To solve the polynomial subtraction \((2x^2 + 6x + 1) - (3x^2 + 3x + 9)\), we will start by distributing the negative sign across the second polynomial:
\[ (2x^2 + 6x + 1) - (3x^2 + 3x + 9) = 2x^2 + 6x + 1 - 3x^2 - 3x - 9 \]
Now we can group like terms:
-
For the \(x^2\) terms: \(2x^2 - 3x^2 = -x^2\)
-
For the \(x\) terms: \(6x - 3x = 3x\)
-
For the constant terms: \(1 - 9 = -8\)
Putting it all together, we get:
\[ -x^2 + 3x - 8 \]
Now, let's compare this result with the options provided:
- \((2x^2 + 6x + 1) - (3x^2 + 3x + 9) = x^2 + 3x + 8 \quad \text{(incorrect)}\)
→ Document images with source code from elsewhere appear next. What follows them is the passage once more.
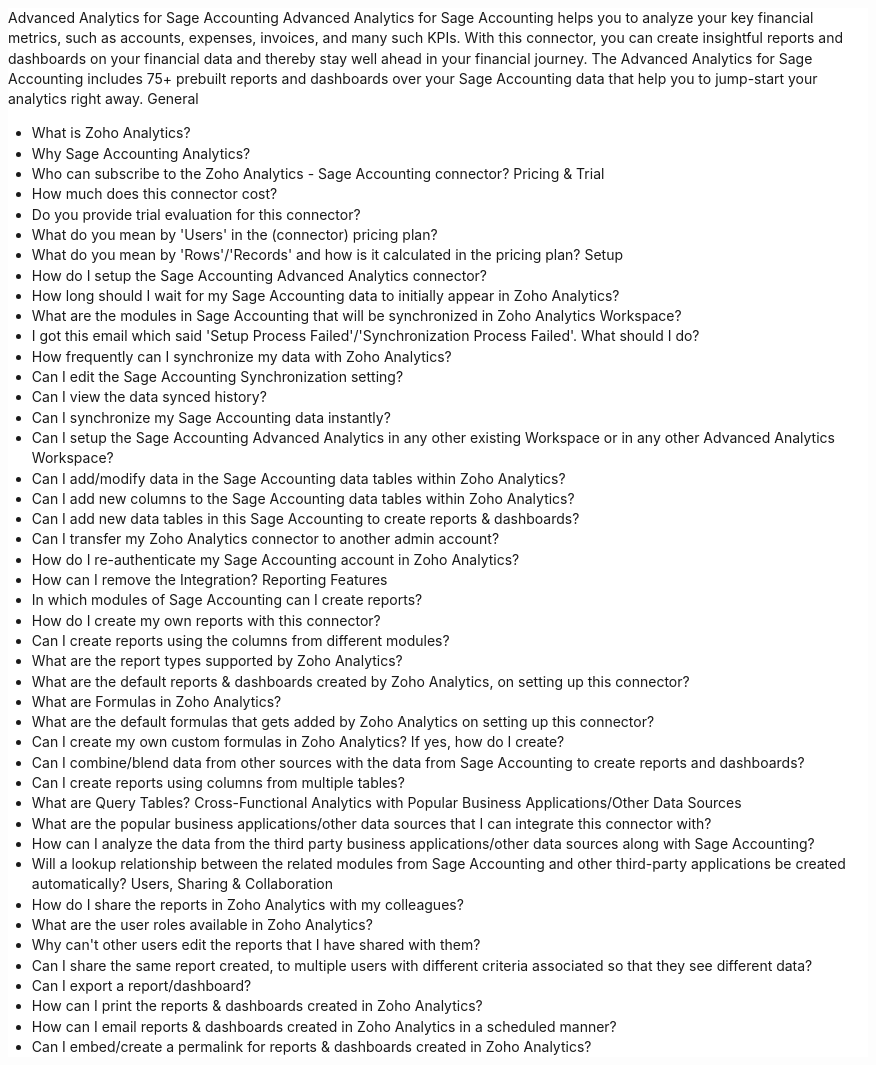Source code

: Advanced Analytics for Sage Accounting
Advanced Analytics for Sage Accounting helps you to analyze your key financial metrics, such as accounts, expenses, invoices, and many such KPIs. With this connector, you can create insightful reports and dashboards on your financial data and thereby stay well ahead in your financial journey.
The Advanced Analytics for Sage Accounting includes 75+ prebuilt reports and dashboards over your Sage Accounting data that help you to jump-start your analytics right away.
General
- What is Zoho Analytics?
- Why Sage Accounting Analytics?
- Who can subscribe to the Zoho Analytics - Sage Accounting connector?
Pricing & Trial
- How much does this connector cost?
- Do you provide trial evaluation for this connector?
- What do you mean by 'Users' in the (connector) pricing plan?
- What do you mean by 'Rows'/'Records' and how is it calculated in the pricing plan?
Setup
- How do I setup the Sage Accounting Advanced Analytics connector?
- How long should I wait for my Sage Accounting data to initially appear in Zoho Analytics?
- What are the modules in Sage Accounting that will be synchronized in Zoho Analytics Workspace?
- I got this email which said 'Setup Process Failed'/'Synchronization Process Failed'. What should I do?
- How frequently can I synchronize my data with Zoho Analytics?
- Can I edit the Sage Accounting Synchronization setting?
- Can I view the data synced history?
- Can I synchronize my Sage Accounting data instantly?
- Can I setup the Sage Accounting Advanced Analytics in any other existing Workspace or in any other Advanced Analytics Workspace?
- Can I add/modify data in the Sage Accounting data tables within Zoho Analytics?
- Can I add new columns to the Sage Accounting data tables within Zoho Analytics?
- Can I add new data tables in this Sage Accounting to create reports & dashboards?
- Can I transfer my Zoho Analytics connector to another admin account?
- How do I re-authenticate my Sage Accounting account in Zoho Analytics?
- How can I remove the Integration?
Reporting Features
- In which modules of Sage Accounting can I create reports?
- How do I create my own reports with this connector?
- Can I create reports using the columns from different modules?
- What are the report types supported by Zoho Analytics?
- What are the default reports & dashboards created by Zoho Analytics, on setting up this connector?
- What are Formulas in Zoho Analytics?
- What are the default formulas that gets added by Zoho Analytics on setting up this connector?
- Can I create my own custom formulas in Zoho Analytics? If yes, how do I create?
- Can I combine/blend data from other sources with the data from Sage Accounting to create reports and dashboards?
- Can I create reports using columns from multiple tables?
- What are Query Tables?
Cross-Functional Analytics with Popular Business Applications/Other Data Sources
- What are the popular business applications/other data sources that I can integrate this connector with?
- How can I analyze the data from the third party business applications/other data sources along with Sage Accounting?
- Will a lookup relationship between the related modules from Sage Accounting and other third-party applications be created automatically?
Users, Sharing & Collaboration
- How do I share the reports in Zoho Analytics with my colleagues?
- What are the user roles available in Zoho Analytics?
- Why can't other users edit the reports that I have shared with them?
- Can I share the same report created, to multiple users with different criteria associated so that they see different data?
- Can I export a report/dashboard?
- How can I print the reports & dashboards created in Zoho Analytics?
- How can I email reports & dashboards created in Zoho Analytics in a scheduled manner?
- Can I embed/create a permalink for reports & dashboards created in Zoho Analytics?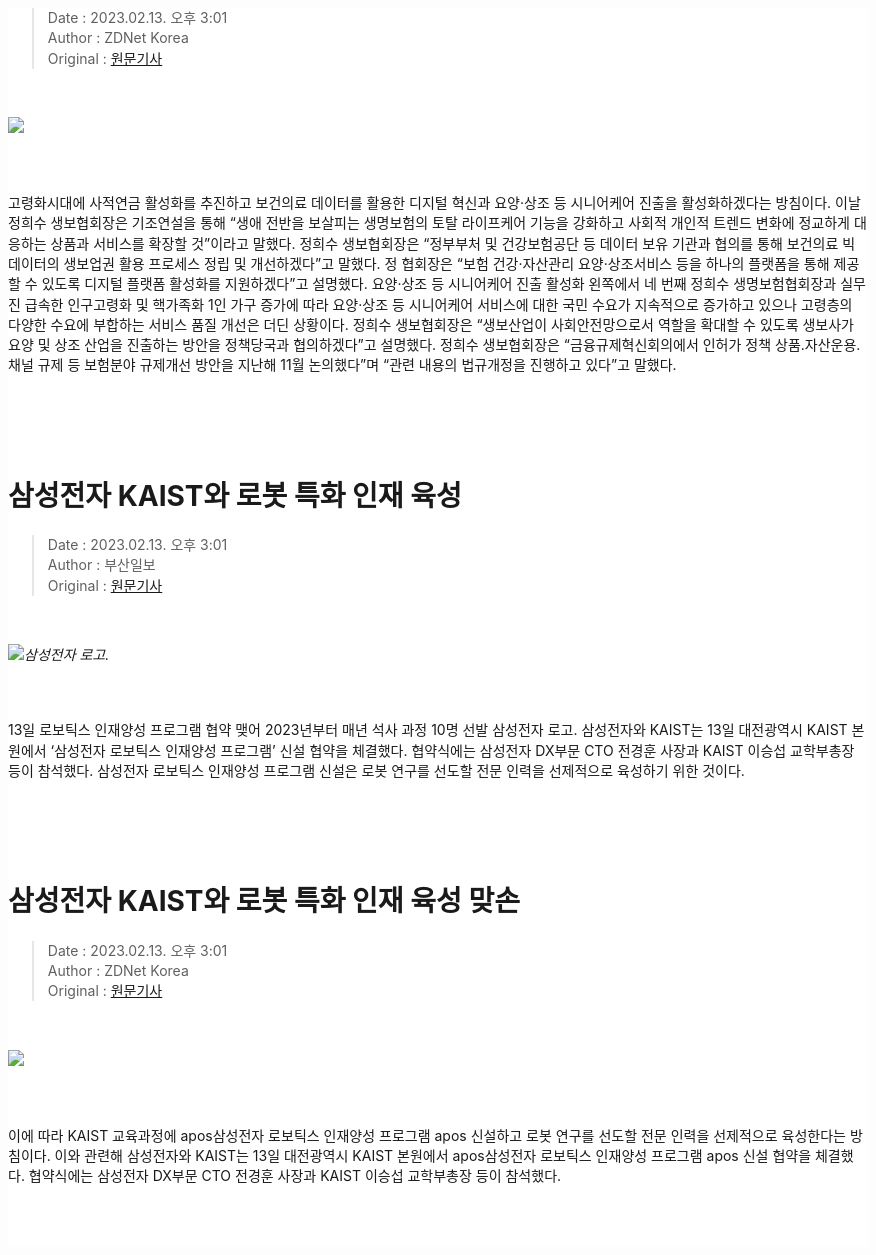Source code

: > Date : 2023.02.13. 오후 3:01  
> Author : ZDNet Korea  
> Original : [원문기사](https://n.news.naver.com/mnews/article/092/0002282505?sid=105)  
<br/>  
  
<img src="https://imgnews.pstatic.net/image/092/2023/02/13/0002282505_001_20230213150102412.jpg?type=w647" id="img1"></img>  
<br/><br/>  
  
고령화시대에 사적연금 활성화를 추진하고 보건의료 데이터를 활용한 디지털 혁신과 요양·상조 등 시니어케어 진출을 활성화하겠다는 방침이다.
이날 정희수 생보협회장은 기조연설을 통해 “생애 전반을 보살피는 생명보험의 토탈 라이프케어 기능을 강화하고 사회적 개인적 트렌드 변화에 정교하게 대응하는 상품과 서비스를 확장할 것”이라고 말했다.
정희수 생보협회장은 “정부부처 및 건강보험공단 등 데이터 보유 기관과 협의를 통해 보건의료 빅데이터의 생보업권 활용 프로세스 정립 및 개선하겠다”고 말했다.
정 협회장은 “보험 건강·자산관리 요양·상조서비스 등을 하나의 플랫폼을 통해 제공할 수 있도록 디지털 플랫폼 활성화를 지원하겠다”고 설명했다.
요양·상조 등 시니어케어 진출 활성화 왼쪽에서 네 번째 정희수 생명보험협회장과 실무진 급속한 인구고령화 및 핵가족화 1인 가구 증가에 따라 요양·상조 등 시니어케어 서비스에 대한 국민 수요가 지속적으로 증가하고 있으나 고령층의 다양한 수요에 부합하는 서비스 품질 개선은 더딘 상황이다.
정희수 생보협회장은 “생보산업이 사회안전망으로서 역할을 확대할 수 있도록 생보사가 요양 및 상조 산업을 진출하는 방안을 정책당국과 협의하겠다”고 설명했다.
정희수 생보협회장은 “금융규제혁신회의에서 인허가 정책 상품․자산운용․채널 규제 등 보험분야 규제개선 방안을 지난해 11월 논의했다”며 “관련 내용의 법규개정을 진행하고 있다”고 말했다.  
<br/><br/><br/>  

  
# 삼성전자 KAIST와 로봇 특화 인재 육성  
  
> Date : 2023.02.13. 오후 3:01  
> Author : 부산일보  
> Original : [원문기사](https://n.news.naver.com/mnews/article/082/0001197786?sid=105)  
<br/>  
  
<img src="https://imgnews.pstatic.net/image/082/2023/02/13/0001197786_001_20230213150101158.jpg?type=w647" id="img1"></img><em class="img_desc">삼성전자 로고.</em>  
<br/><br/>  
  
13일 로보틱스 인재양성 프로그램 협약 맺어 2023년부터 매년 석사 과정 10명 선발 삼성전자 로고.
삼성전자와 KAIST는 13일 대전광역시 KAIST 본원에서 ‘삼성전자 로보틱스 인재양성 프로그램’ 신설 협약을 체결했다.
협약식에는 삼성전자 DX부문 CTO 전경훈 사장과 KAIST 이승섭 교학부총장 등이 참석했다.
삼성전자 로보틱스 인재양성 프로그램 신설은 로봇 연구를 선도할 전문 인력을 선제적으로 육성하기 위한 것이다.  
<br/><br/><br/>  

  
# 삼성전자 KAIST와 로봇 특화 인재 육성 맞손  
  
> Date : 2023.02.13. 오후 3:01  
> Author : ZDNet Korea  
> Original : [원문기사](https://n.news.naver.com/mnews/article/092/0002282504?sid=105)  
<br/>  
  
<img src="https://imgnews.pstatic.net/image/092/2023/02/13/0002282504_001_20230213150101172.jpg?type=w647" id="img1"></img>  
<br/><br/>  
  
이에 따라 KAIST 교육과정에 apos삼성전자 로보틱스 인재양성 프로그램 apos 신설하고 로봇 연구를 선도할 전문 인력을 선제적으로 육성한다는 방침이다.
이와 관련해 삼성전자와 KAIST는 13일 대전광역시 KAIST 본원에서 apos삼성전자 로보틱스 인재양성 프로그램 apos 신설 협약을 체결했다.
협약식에는 삼성전자 DX부문 CTO 전경훈 사장과 KAIST 이승섭 교학부총장 등이 참석했다.  
<br/><br/><br/>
- \((2x^2 + 6x + 1) - (3x^2 + 3x + 9) = 5x^2 + 9x + 10 \quad \text{(incorrect)}\)
- \((2x^2 + 6x + 1) - (3x^2 + 3x + 9) = -x^2 + 3x - 8 \quad \text{(correct)}\)
- \((2x^2 + 6x + 1) - (3x^2 + 3x + 9) = -5x^2 + 3x - 8 \quad \text{(incorrect)}\)
Thus, the correct demonstration of polynomial subtraction is:
\(\boxed{-x^2 + 3x - 8}\) (which corresponds to option 3).